It looks like one of your disk is dying.

Quote:> Not sure were to look for a solution. The problem occurred before and I
> replaced the disk it was pointing to.

Maybe is the controller or the cable, can you replace it just to test?

Davide

--
| You probably wouldn't worry about what people think of you if you
| could know how seldom they do.   -- Olin Miller.
|
|

 
 
 

sata problem / "pdc-ultra: [warning] disk9 ATA timeout"

Post by gary arti » Sat, 13 Mar 2004 04:49:36


Thanks for the quick reply. see below...



>> pid 38985860, scsi2, channel 0, id 0, lun 0 Read (10) 00 18 26 b0 47 00 00 08 00
>> pid 38987973, scsi2, channel 0, id 0, lun 0 Read (10) 00 18 fe b0 47 00 00 08 00
>> pid 38989382, scsi2, channel 0, id 0, lun 0 Read (10) 00 12 8d 5a f7 00 00 08 00

Are you fairly certain (via codes returned)?

Quote:> It looks like one of your disk is dying.
========================================
> _Description of the task_: Translate the sentence "Are you fairly certain (via codes returned)?" from the forum thread about the SATA disk timeout into Spanish.

> _Raw records_:
========================================
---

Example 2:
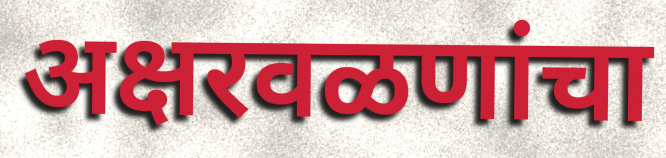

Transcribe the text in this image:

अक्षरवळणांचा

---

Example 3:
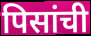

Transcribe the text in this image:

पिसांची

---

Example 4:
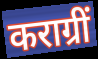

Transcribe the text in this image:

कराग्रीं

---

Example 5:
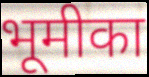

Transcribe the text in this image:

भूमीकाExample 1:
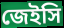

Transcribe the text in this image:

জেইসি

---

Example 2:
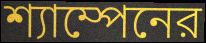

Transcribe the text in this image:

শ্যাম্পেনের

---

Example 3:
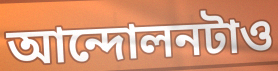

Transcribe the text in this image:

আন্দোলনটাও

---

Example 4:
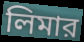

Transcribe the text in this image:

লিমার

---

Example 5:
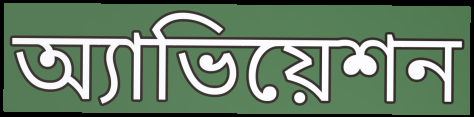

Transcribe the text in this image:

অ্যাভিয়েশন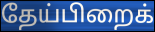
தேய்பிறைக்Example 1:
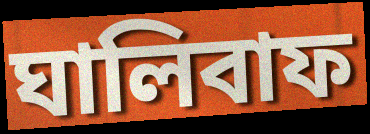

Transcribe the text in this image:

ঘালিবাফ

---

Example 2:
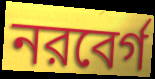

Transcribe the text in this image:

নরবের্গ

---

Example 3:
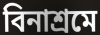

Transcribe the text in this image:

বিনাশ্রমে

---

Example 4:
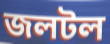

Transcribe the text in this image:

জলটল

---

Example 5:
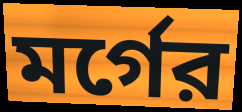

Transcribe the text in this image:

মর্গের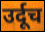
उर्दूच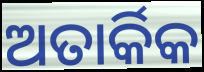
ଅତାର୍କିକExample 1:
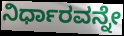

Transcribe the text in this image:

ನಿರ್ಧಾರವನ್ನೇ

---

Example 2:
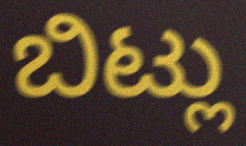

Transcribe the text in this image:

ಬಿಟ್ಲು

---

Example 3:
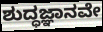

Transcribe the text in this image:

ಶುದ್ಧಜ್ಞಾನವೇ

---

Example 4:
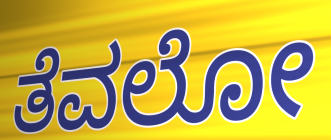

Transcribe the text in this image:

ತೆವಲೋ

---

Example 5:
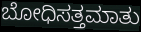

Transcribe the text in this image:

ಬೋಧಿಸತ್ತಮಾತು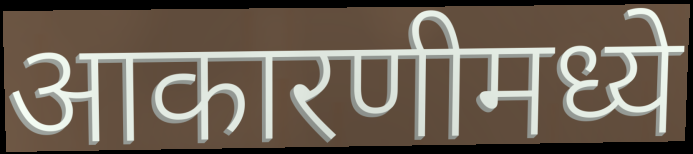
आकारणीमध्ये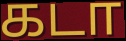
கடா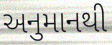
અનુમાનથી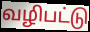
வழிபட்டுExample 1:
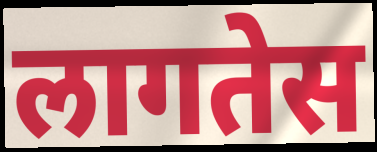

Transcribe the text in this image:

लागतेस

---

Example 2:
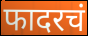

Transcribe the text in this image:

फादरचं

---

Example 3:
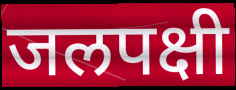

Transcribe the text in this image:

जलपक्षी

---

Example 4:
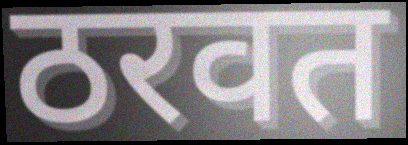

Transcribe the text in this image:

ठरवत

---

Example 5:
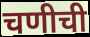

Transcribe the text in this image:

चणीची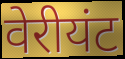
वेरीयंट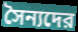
========================================
> _Answer to this problem_: ¿Está bastante seguro (por los códigos devueltos)?